Est-ce que le design est une discipline qui ne concerne qu'une part de l'environnement ? Comme notre écologie ; tout est connecté.
Est-ce une méthode générale d'expression ? Le contenu historique et les archétypes peuvent se révéler très utiles à la production de nouvelles idées.
Le design est-il la création d'un individu ? Peu de personnes sont clairvoyantes et capables d'envisager par elles-mêmes des perspectives nouvelles. Lorsqu'une personne propose une idée, les autres en font quelque chose. Le processus de création repose sur des actions et des réactions. C'est la raison pour laquelle nous croyons en l'importance et en l'efficacité des équipes et/ou réseaux interdisciplinaires.
… ou la création d'un groupe ? Nous avons besoin les uns des autres.
Y a-t-il une éthique du design ? L'éthique change avec le temps et évolue au fur et à mesure que les tendances et notre connaissance commune évoluent. Nous avons une approche éthique du design, intégrant les questions sociales, écologiques et éthiques qui lui sont liées. Les aspects économiques ne devraient pas primer sur les aspects environnementaux par exemple, mais qui en était conscient il y a 50 ans ? Maintenant nous savons que la croissance économique ne vaut pas grand-chose face à la dégradation de notre environnement. Cette réflexion vaut aussi pour d'autres domaines.
Le design doit-il obligatoirement produire des objets nécessaires ? Un concept, un objet ou une visualisation peut susciter une discussion et en déclencher d'autres. Au bout du compte, l'utilité est la seule façon de mettre en œuvre et de créer un impact réel.
Le design peut-il créer des produits dont le but unique est le plaisir ? Pourquoi pas ? Nous souhaitons éduquer et impliquer les gens. Le plaisir favorise l'interaction et stimule la transformation.
La forme dérive-t-elle de l'analyse de la fonction ? La forme n'est jamais directrice ; elle découle de ses limites technologiques, historiques, sociales et écologiques.
L'ordinateur peut-il remplacer le designer ? Les créatifs seront certainement les derniers à se faire remplacer par les produits de l'automatisation.
Est-ce que le design a pour conséquence la production d'objets manufacturés ? On est en train de repenser la fabrication industrielle et de rechercher une nouvelle organisation des modèles de fabrication qui garantirait l'égalité sociale et démocratique et promouvrait la responsabilité collective.
Le but du design est-il de modifier un objet ancien grâce à de nouvelles techniques ? Des nouvelles techniques engendrent des nouvelles formes. Nous recherchons les valeurs intemporelles des objets anciens et explorons l'archétype de ces objets au moyen des nouvelles technologies. Nous pensons que le fait de communiquer à l'aide d'objets faisant partie de notre mémoire collective facilite l'acceptation des objets nouveaux.

Le design peut-il être utilisé pour modifier la forme d'un objet existant afin de le rendre plus attractif ? Le design doit défier les modèles anciens et rechercher la nouveauté, en allant au-delà de la seule dimension esthétique.
Le design est-il un élément d'une politique industrielle ? Oui mais il ne devrait pas être uniquement guidé par le profit.
La création en design dépend-elle de contraintes ? Dans notre profession, les contraintes sont le point de départ de tout projet. Notre objectif est de créer plus de possibilités et de perspectives.

▶ Les données
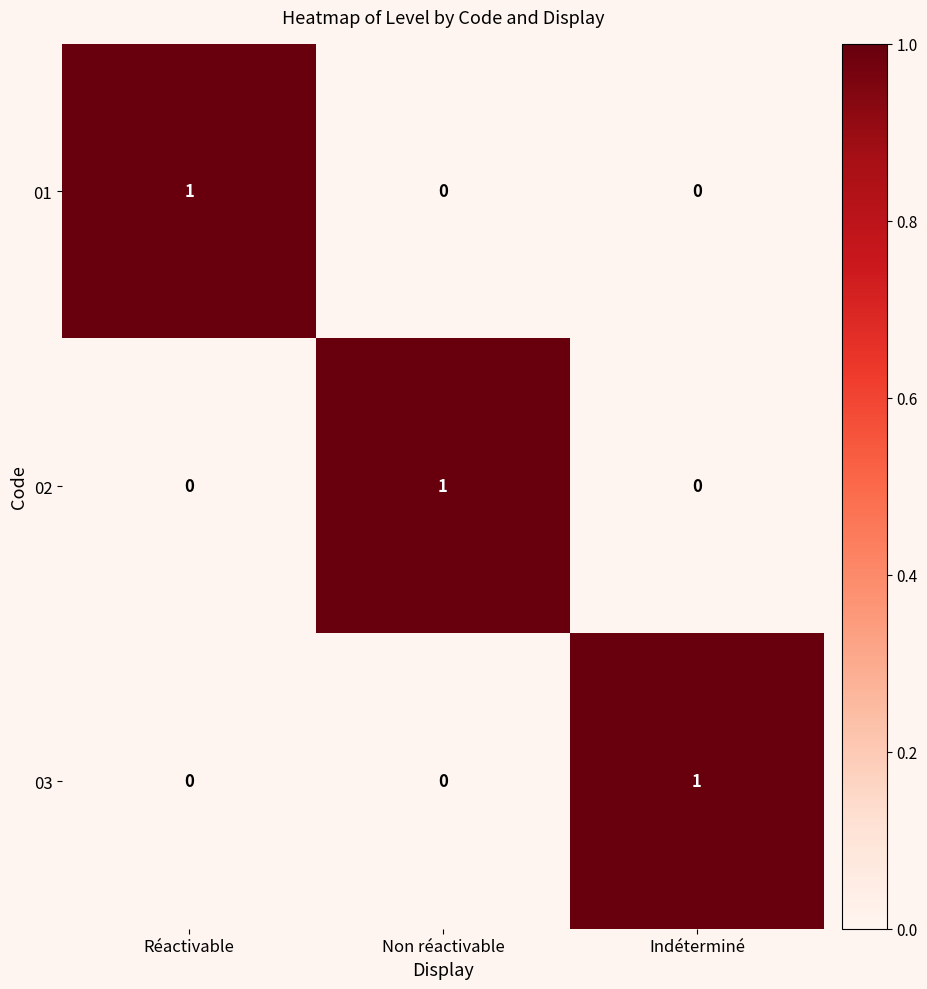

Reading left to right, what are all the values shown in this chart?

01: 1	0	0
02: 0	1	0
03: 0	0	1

* * *

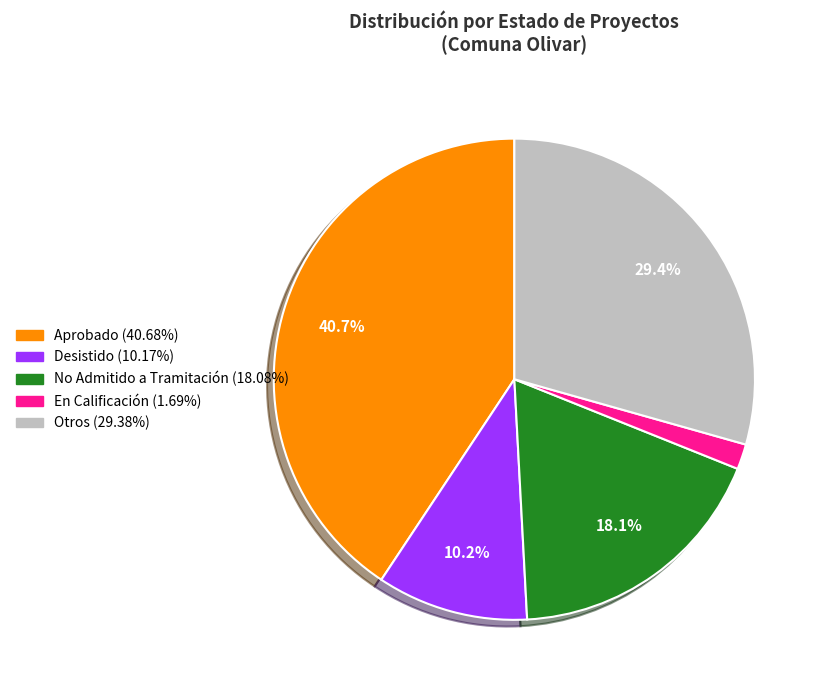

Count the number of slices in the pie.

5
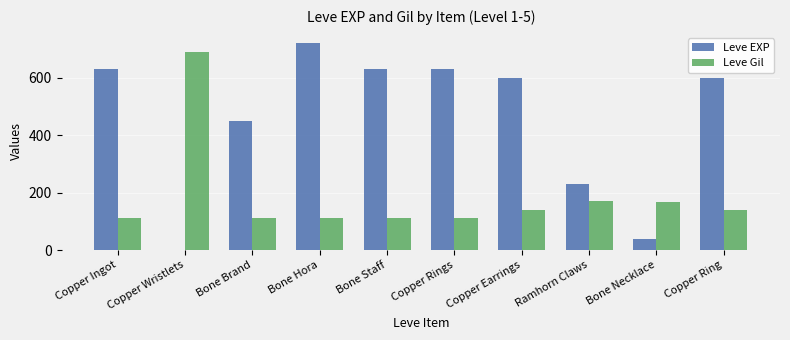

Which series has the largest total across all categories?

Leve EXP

▶ Questions sur le document
1. Dans le texte sur le design, relevez toutes les limites dont découle la forme selon la réponse à la question « La forme dérive-t-elle de l'analyse de la fonction ? ».
2. Poursuivez le texte sur le design à partir de sa dernière phrase.

▶ Corrigé des questions
1. Les limites technologiques, historiques, sociales et écologiques.

2.
Le design est-il régi par des lois ? Le design doit briser les modèles anciens mais demeurer en harmonie avec notre équilibre social et naturel. Les lois devraient plutôt rendre possible la transition vers les nouveaux modèles, et non les compromettre.
Existe-il des tendances ou des écoles de design ? Le design est une fraction concrétisée d'un mouvement en cours, et les écoles de design peuvent apprendre à dévoiler, réagir à et prédire les tendances.
Le design est-il éphémère ? Concevoir le design comme de simples tendances est très hasardeux.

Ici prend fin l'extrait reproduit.